What is the root cause of narcolepsy?

What is the root cause of narcolepsy?

Many cases of narcolepsy are thought to be caused by a lack of a brain chemical called hypocretin (also known as orexin), which regulates sleep. The deficiency is thought to be the result of the immune system mistakenly attacking parts of the brain that produce hypocretin.

Can a brain scan show narcolepsy?

Imaging studies such as MRI are useful for excluding rare causes of symptomatic narcolepsy. Structural abnormalities of the brain stem and diencephalon may present as idiopathic narcolepsy. In patients with secondary narcolepsy, MRI of the brain may show various abnormalities that correspond to the underlying cause.

Which is part of the brain does narcolepsy affect?

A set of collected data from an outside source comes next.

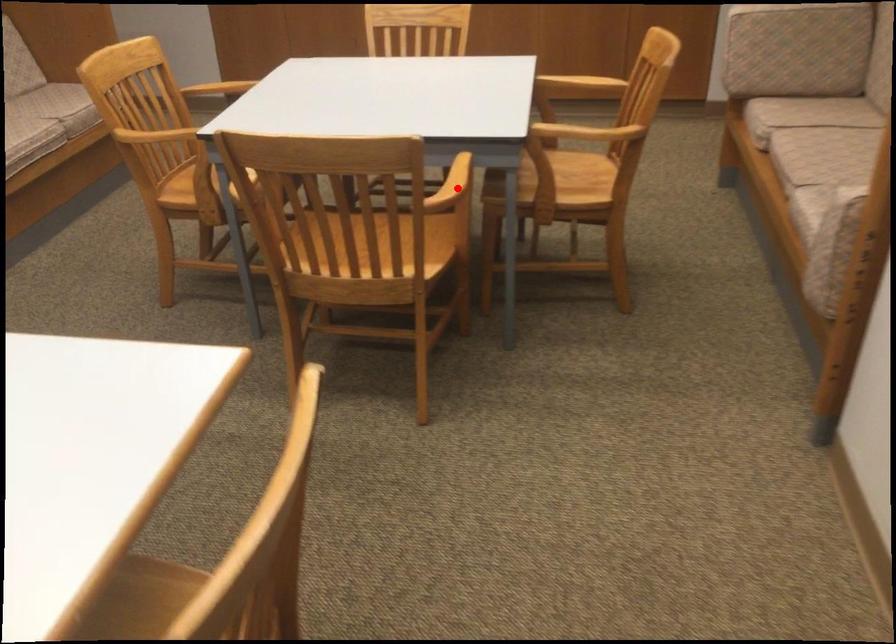
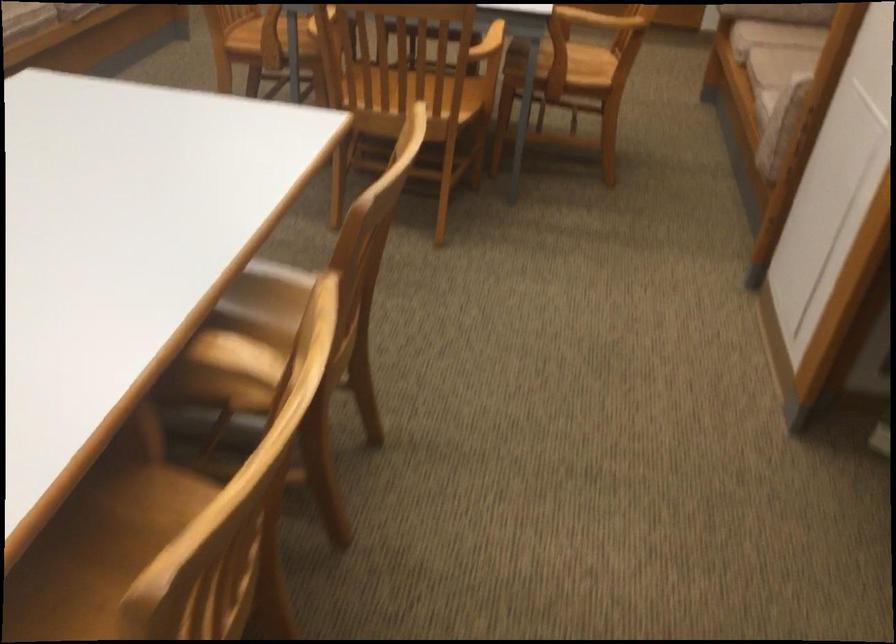
Question: I am providing you with two images of the same scene from different viewpoints. Given a red point in image1, look at the same physical point in image2. Is it:

Choices:
 (A) Closer to the viewpoint
 (B) Farther from the viewpoint

Answer: (B)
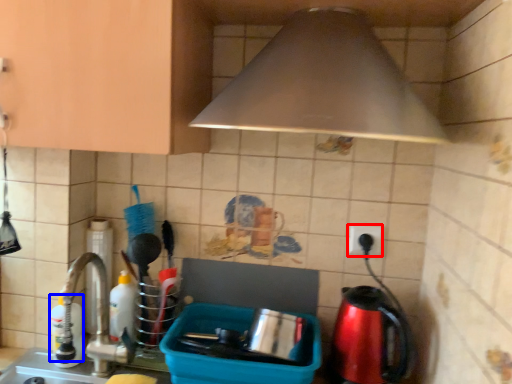
Question: Among these objects, which one is nearest to the camera, electric outlet (highlighted by a red box) or bottle (highlighted by a blue box)?

Choices:
 (A) electric outlet
 (B) bottle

Narcolepsy develops as a result of changes in the hypothalamus region of your brain. This small gland is located above your brain stem. The hypothalamus helps regulate the release of hormones that affect numerous parts of your body. For example, it’s responsible for releasing hypocretins, which help regulate sleep.

How are hypocretin secreting cells damaged in narcolepsy?

The most common mechanism of narcolepsy is an autoimmune process that damages hypocretin-secreting cells in the anterior hypothalamus of the brain. The hypocretin-secreting cells are incorrectly targeted and destroyed by immune T cells, leading to the deficit or absence of hypocretin throughout the brain.

How many people in the US have narcolepsy?

The condition stems from changes in your brain that affect your sleep-wake cycles. Overall, about 1 in 2,000 people in the United States may have narcolepsy. The actual number of people who it affects may be higher. This is because the symptoms can be similar to other sleep disorders, such as obstructive sleep apnea.

How are sleep tests used to diagnose narcolepsy?

Two specialized tests, which can be performed in a sleep disorders clinic, are required to establish a diagnosis of narcolepsy: Polysomnogram (PSG or sleep study). The PSG is an overnight recording of brain and muscle activity, breathing, and eye movements. Multiple sleep latency test (MSLT).

Can you suddenly develop narcolepsy?

People who suffer from narcolepsy have mixed signals sent from their brain about when to sleep, which is why narcoleptics fall asleep at inopportune times. One may develop narcolepsy at any time, although onset of the first symptom usually occurs after puberty, in late teens to young adulthood.

Is it fatigue or do you really have narcolepsy?

People with narcolepsy typically suffer from EDS, but individuals experiencing extreme fatigue do not necessarily have narcolepsy. Extreme sleepiness is narcolepsy’s predominant symptom. In addition to EDS, some people with narcolepsy suffer cataplexy, which affects about one out of five patients.

What causes narcolepsy Type 2?

In narcolepsy, the H1N1 influenza virus has been identified as one of the triggering infections that could lead to the disease. Since hypocretin levels are typically normal in people with type 2 narcolepsy, the cause of type 2 narcolepsy remains unclear.

What can cause narcolepsy?

Narcolepsy can sometimes be caused by a traumatic brain injury, brain tumor, or diseases like multiple sclerosis, or encephalitis which affect the brain.